**課題 1**
本文抜粋によると、中国の交渉カードとなっているのは何ですか？

================

「AIIB」でアジア新興国の成長が拡大(アジア)

2015/11/27

<今日のキーワード> 「AIIB」でアジア新興国の成長が拡大(アジア)

中国は、新シルクロード「一帯一路」戦略を軸に、アジア新興国との経済協力を強化しています。推進の決め手は、鉄道、道路、橋梁、発電設備などのインフラ建設です。年末に稼働が予定される「アジアインフラ投資銀行(AIIB)」や既に設立した「シルクロード基金」による金融支援で、中国が支援を強めるこれらの国やアジア全体の将来的な成長性向上が期待されます。

【ポイント1】アジア新興国に中国が強力にアプローチ

インフラ整備への協力が中国の交渉カード
■中国は、来年スタートする5カ年計画で「一帯一路」戦略を強化する方針です。この戦略により、海陸の2つのルートで欧州に通じる物流ルートを構築し、貿易促進により中高速の成長を図る計画です。そのため、インド洋に通じるルートの確保が中国には重要で、周辺新興国との友好関係構築と経済協力を推進しています。

■中国の交渉カードは、豊富な財政資金を背景としたインフラ整備への協力です。交渉の特徴は、相手国トップとの交渉による、「一帯一路」戦略への支持とその見返りとしてのインフラ整備への協力です。その金融支援の要となるのが「AIIB」です。

================

**課題 2**
記録のうち、文字列「kern」を含む行だけを残して書き出してください。

**提供された記録**
================

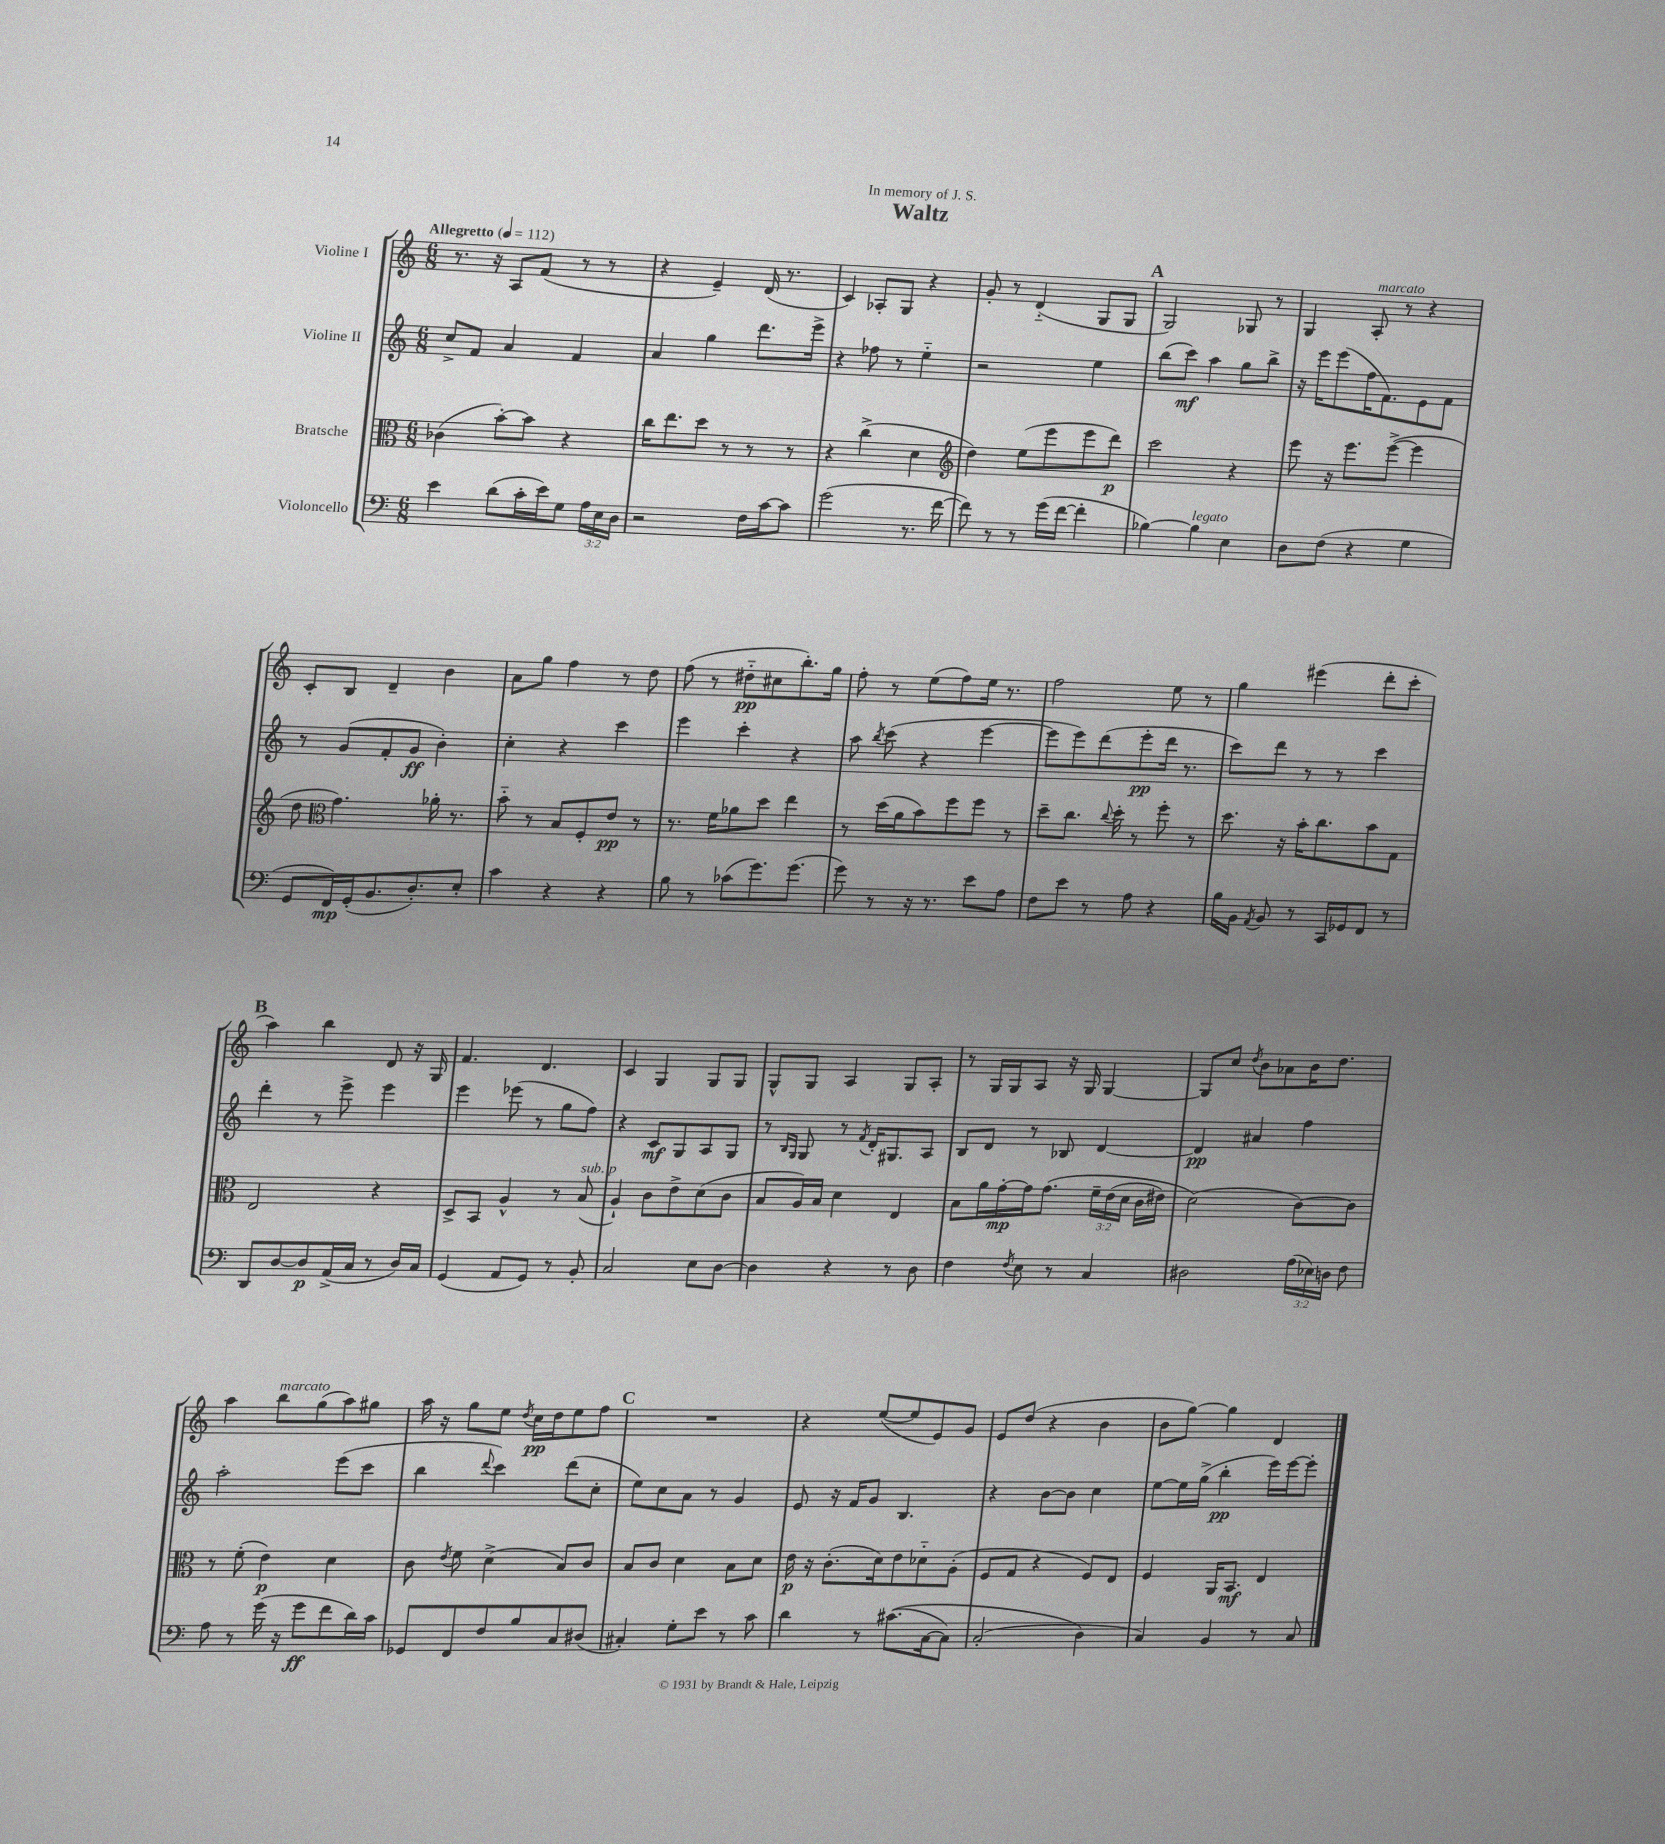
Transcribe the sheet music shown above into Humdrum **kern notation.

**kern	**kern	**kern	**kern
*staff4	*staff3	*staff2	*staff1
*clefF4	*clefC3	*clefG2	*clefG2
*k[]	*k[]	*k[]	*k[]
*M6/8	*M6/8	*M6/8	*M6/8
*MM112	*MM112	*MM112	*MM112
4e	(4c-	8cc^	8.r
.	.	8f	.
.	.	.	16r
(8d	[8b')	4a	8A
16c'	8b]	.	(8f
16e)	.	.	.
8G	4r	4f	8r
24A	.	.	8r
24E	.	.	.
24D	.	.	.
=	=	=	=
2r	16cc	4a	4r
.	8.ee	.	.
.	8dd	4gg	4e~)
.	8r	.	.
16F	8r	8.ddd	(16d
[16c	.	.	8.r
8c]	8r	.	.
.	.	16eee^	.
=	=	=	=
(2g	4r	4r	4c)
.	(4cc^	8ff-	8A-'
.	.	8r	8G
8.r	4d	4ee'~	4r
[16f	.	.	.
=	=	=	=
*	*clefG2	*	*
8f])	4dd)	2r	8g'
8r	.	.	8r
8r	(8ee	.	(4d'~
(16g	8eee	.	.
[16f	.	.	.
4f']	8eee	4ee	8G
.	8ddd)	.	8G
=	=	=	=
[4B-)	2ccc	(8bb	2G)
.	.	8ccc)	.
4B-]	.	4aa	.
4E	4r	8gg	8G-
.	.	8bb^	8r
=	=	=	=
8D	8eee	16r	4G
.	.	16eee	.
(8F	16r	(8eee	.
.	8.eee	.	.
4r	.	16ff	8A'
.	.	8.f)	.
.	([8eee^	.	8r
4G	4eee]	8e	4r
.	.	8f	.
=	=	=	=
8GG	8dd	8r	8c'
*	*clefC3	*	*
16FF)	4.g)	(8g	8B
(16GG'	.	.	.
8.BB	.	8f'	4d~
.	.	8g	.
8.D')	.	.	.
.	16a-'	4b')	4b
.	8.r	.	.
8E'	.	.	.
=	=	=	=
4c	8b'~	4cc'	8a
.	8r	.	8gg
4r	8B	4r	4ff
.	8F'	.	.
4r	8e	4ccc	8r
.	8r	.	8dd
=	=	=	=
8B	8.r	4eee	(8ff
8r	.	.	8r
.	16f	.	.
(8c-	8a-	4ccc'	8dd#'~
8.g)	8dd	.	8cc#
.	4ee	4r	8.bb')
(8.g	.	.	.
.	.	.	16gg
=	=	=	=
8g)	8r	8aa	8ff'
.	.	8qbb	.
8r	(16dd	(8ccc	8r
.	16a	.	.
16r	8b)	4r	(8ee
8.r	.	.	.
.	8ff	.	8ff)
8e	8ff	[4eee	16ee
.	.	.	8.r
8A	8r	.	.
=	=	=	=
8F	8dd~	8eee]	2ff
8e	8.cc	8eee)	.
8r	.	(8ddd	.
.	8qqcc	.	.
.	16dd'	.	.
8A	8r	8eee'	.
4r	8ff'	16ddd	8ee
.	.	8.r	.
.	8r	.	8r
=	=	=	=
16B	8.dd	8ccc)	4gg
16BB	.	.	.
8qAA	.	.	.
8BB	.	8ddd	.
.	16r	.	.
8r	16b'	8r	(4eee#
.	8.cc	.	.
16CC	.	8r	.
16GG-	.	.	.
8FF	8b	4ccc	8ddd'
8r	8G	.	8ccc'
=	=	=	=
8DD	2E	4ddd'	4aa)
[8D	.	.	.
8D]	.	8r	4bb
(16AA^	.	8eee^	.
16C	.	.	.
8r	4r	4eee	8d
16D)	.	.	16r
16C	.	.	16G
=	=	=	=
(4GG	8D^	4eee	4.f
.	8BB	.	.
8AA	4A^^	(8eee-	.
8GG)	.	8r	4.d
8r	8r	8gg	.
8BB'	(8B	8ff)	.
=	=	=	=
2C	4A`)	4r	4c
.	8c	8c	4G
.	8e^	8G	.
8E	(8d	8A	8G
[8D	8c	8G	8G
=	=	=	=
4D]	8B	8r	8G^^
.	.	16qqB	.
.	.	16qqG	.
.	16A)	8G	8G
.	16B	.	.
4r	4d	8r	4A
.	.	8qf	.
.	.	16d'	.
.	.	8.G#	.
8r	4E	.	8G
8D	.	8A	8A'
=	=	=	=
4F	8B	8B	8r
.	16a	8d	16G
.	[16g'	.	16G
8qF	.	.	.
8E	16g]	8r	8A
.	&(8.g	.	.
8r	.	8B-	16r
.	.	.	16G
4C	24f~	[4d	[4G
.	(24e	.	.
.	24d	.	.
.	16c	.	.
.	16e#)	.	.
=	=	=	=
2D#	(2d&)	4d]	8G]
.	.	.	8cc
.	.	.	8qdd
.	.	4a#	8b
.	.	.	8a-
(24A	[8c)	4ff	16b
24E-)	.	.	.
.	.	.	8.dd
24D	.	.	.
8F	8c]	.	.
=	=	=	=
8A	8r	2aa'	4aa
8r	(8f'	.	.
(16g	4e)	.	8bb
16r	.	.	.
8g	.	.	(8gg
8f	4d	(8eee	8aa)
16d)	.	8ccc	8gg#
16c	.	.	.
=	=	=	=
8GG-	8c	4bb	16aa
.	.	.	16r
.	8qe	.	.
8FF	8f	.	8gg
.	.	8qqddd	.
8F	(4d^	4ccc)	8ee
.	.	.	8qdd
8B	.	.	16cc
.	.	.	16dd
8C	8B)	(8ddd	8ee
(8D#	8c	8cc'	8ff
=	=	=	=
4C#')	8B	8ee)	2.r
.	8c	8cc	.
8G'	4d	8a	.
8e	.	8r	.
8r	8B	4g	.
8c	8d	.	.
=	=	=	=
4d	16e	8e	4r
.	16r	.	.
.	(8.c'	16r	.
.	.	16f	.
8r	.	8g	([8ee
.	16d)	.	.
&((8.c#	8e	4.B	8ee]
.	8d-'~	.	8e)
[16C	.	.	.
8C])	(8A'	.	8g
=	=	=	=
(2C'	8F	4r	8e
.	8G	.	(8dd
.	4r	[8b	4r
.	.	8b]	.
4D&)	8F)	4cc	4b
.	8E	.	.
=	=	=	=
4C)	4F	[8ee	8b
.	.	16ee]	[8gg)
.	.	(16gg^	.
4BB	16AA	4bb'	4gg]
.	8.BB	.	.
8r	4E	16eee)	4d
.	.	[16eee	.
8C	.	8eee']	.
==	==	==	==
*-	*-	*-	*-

================

**結果 1**
豊富な財政資金を背景としたインフラ整備への協力です。

**結果 2**
Transcribe the sheet music shown above into Humdrum **kern notation.
**kern	**kern	**kern	**kern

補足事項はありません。